Exercise aim
Your answer should consist of the lines holding "Finales", copied from the material below.

Recorded information
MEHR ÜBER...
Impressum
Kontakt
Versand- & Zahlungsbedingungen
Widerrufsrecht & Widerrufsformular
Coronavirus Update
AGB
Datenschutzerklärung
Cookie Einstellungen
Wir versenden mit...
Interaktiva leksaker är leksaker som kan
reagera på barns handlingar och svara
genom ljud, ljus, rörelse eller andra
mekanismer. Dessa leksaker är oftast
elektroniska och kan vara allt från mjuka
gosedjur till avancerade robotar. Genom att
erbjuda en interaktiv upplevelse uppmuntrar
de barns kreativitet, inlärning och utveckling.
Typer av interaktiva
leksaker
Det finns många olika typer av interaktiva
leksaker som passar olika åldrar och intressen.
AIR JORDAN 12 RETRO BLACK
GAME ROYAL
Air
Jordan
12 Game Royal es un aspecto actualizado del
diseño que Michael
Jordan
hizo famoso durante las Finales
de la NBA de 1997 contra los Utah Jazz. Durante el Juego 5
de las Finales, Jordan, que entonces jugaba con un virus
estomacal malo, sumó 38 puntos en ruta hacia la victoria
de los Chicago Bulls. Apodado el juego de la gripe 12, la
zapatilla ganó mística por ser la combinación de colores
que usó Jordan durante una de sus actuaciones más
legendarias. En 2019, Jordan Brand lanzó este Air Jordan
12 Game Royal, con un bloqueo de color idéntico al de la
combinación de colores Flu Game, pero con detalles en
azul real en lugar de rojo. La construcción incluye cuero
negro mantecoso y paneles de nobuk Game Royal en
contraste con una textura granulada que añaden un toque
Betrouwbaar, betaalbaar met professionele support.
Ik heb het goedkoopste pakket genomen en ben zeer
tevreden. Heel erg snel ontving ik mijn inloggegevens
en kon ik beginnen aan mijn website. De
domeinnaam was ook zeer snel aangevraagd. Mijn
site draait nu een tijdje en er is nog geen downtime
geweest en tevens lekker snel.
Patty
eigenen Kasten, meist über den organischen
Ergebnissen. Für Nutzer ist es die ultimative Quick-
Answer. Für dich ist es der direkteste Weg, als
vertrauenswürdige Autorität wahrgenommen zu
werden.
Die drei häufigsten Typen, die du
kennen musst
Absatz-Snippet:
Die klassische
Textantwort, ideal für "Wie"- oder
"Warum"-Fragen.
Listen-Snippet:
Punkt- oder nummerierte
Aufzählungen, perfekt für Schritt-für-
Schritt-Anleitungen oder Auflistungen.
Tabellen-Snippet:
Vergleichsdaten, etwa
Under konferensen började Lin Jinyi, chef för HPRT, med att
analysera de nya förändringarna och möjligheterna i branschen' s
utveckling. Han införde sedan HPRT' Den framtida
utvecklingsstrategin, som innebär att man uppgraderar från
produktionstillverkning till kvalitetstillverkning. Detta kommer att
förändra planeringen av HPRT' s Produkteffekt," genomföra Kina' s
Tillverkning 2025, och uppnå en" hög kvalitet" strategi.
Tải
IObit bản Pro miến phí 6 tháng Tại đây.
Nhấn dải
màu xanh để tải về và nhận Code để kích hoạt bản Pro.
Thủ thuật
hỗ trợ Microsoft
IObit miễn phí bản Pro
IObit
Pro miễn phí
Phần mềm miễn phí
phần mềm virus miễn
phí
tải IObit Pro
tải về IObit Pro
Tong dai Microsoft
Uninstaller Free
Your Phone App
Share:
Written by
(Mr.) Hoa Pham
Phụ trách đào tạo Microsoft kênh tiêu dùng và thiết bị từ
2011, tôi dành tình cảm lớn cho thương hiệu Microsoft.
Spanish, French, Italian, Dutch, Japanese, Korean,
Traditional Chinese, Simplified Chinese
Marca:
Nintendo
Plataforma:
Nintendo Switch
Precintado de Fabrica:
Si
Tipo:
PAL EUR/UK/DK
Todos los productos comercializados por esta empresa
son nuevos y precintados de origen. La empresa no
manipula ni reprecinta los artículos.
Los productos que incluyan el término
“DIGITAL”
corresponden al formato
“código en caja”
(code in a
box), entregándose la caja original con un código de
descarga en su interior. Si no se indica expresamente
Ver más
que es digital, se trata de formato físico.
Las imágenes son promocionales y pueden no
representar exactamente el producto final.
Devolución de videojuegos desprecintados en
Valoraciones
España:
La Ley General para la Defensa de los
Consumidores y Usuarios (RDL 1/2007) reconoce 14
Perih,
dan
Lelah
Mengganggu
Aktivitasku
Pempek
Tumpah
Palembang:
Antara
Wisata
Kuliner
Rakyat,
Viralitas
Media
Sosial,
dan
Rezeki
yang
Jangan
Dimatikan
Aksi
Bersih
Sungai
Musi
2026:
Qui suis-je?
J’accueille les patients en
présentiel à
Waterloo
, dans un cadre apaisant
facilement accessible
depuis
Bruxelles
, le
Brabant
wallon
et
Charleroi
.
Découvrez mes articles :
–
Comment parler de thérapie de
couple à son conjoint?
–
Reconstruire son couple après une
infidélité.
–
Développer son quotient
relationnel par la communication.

Answer to the exercise
hizo famoso durante las Finales
de las Finales, Jordan, que entonces jugaba con un virus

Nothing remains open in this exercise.